This page describes the components in the RapidMiner Server High Availability setup.
RapidMiner Server nodes
For high availability, you need at least two RapidMiner Server nodes. Each node of RapidMiner Server is completely independent. There is no need for cross-node communication.
Job Agent nodes
Job Agent nodes run the processes that have been submitted to the RapidMiner Server cluster. For high availability, you need to make sure that at least two Job Agents point to each queue, so that if one Job Agent breaks down, the jobs on the queue can be picked up by another Job Agent.

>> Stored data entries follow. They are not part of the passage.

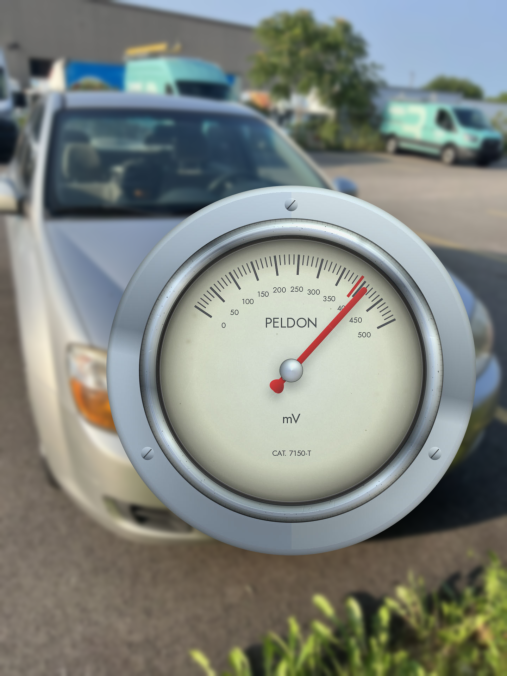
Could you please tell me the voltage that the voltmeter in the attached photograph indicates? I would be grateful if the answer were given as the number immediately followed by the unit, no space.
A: 410mV
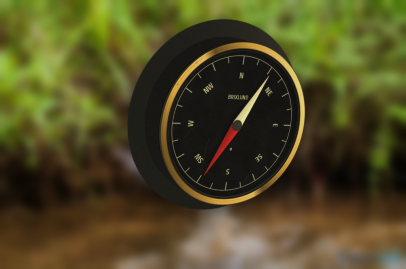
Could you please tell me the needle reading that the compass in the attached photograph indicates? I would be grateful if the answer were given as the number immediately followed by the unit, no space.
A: 210°
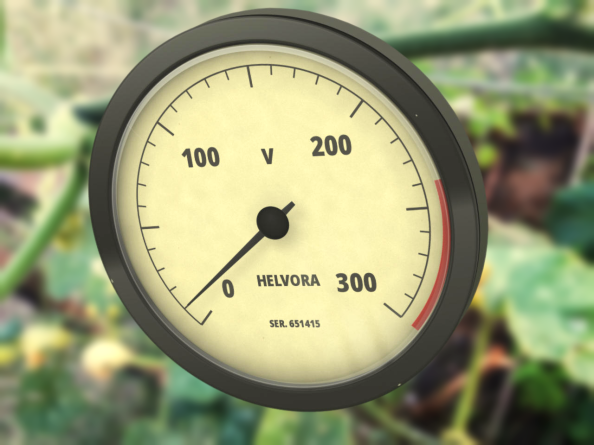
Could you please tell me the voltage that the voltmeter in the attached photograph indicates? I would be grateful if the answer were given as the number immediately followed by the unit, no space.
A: 10V
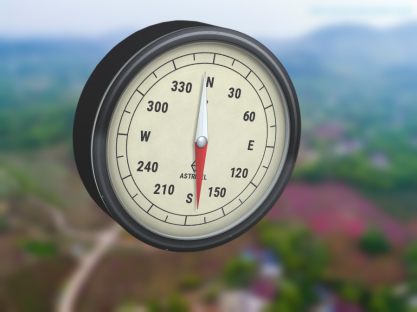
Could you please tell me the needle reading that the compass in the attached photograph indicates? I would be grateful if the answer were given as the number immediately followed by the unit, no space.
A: 172.5°
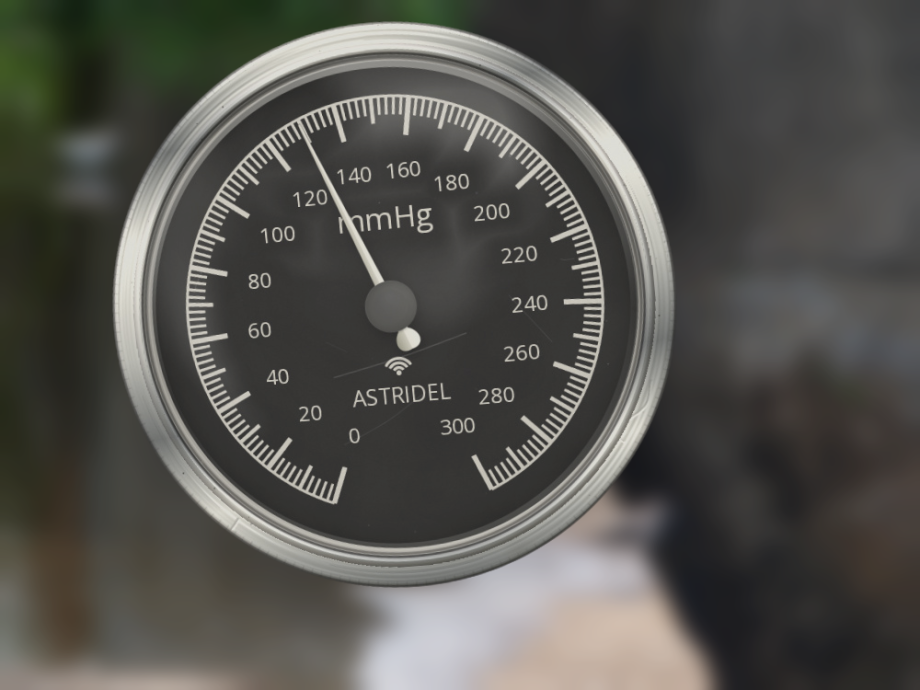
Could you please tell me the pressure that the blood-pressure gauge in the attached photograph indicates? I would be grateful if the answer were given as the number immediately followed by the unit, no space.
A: 130mmHg
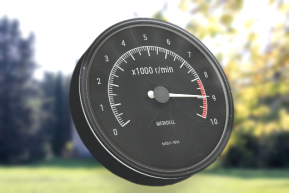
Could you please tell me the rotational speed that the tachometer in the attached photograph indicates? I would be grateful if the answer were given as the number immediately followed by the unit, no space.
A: 9000rpm
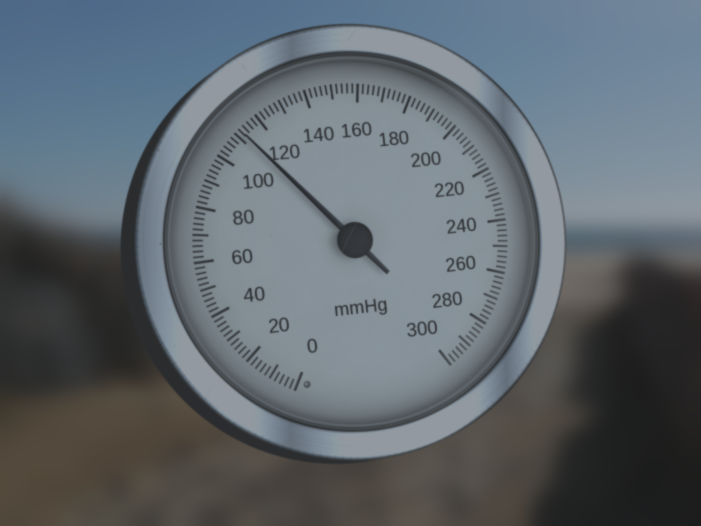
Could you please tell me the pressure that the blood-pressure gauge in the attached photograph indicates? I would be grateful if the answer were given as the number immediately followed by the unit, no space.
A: 112mmHg
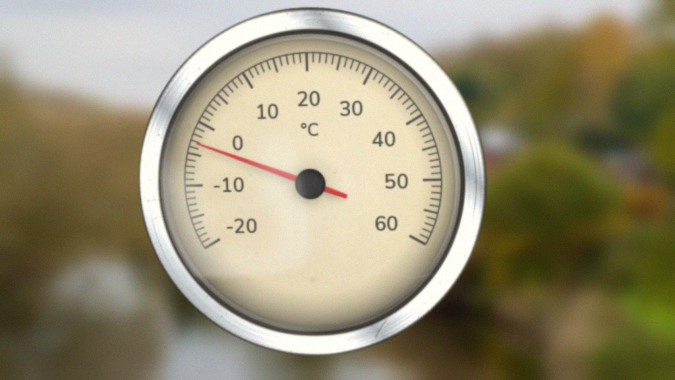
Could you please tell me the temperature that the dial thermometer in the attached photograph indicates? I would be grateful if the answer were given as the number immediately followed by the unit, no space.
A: -3°C
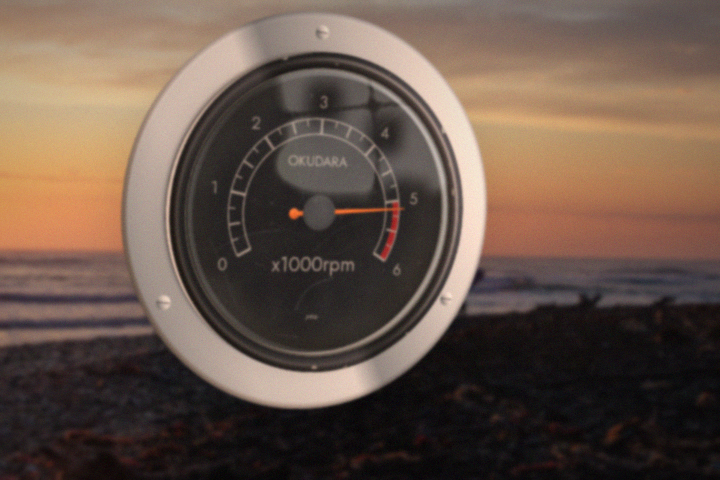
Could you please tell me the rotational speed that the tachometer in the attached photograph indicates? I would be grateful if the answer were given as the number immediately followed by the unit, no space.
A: 5125rpm
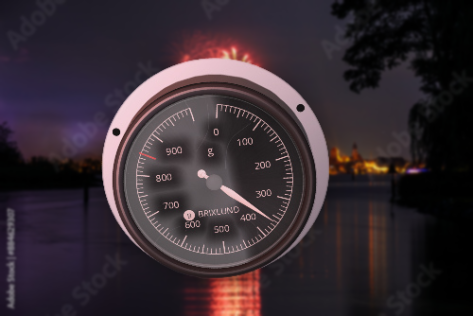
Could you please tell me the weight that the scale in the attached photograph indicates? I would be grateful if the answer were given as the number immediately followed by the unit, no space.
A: 360g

The load balancer acts as a link between users and the RapidMiner Server cluster. All requests to RapidMiner Server go through the load balancer; it decides which RapidMiner Server node will respond to each particular request. Users can contact the cluster through RapidMiner Studio, the RapidMiner Server's web UI, BI applications, etc. The load balancer is completely transparent for the user and for client applications. A configuration with sticky sessions is required. Any third-party load balancer that supports sticky sessions is compatible.
A shared database is a requirement, because it stores Repository metadata, user management settings, and other configuration. The database should be configured for high availability to prevent it from becoming a single point of failure.
Shared file system
A high-performance shared file system (like NFS) is a requirement, because the Repository and additional configuration is stored in the RapidMiner Server home directory. It too should be configured for high availability.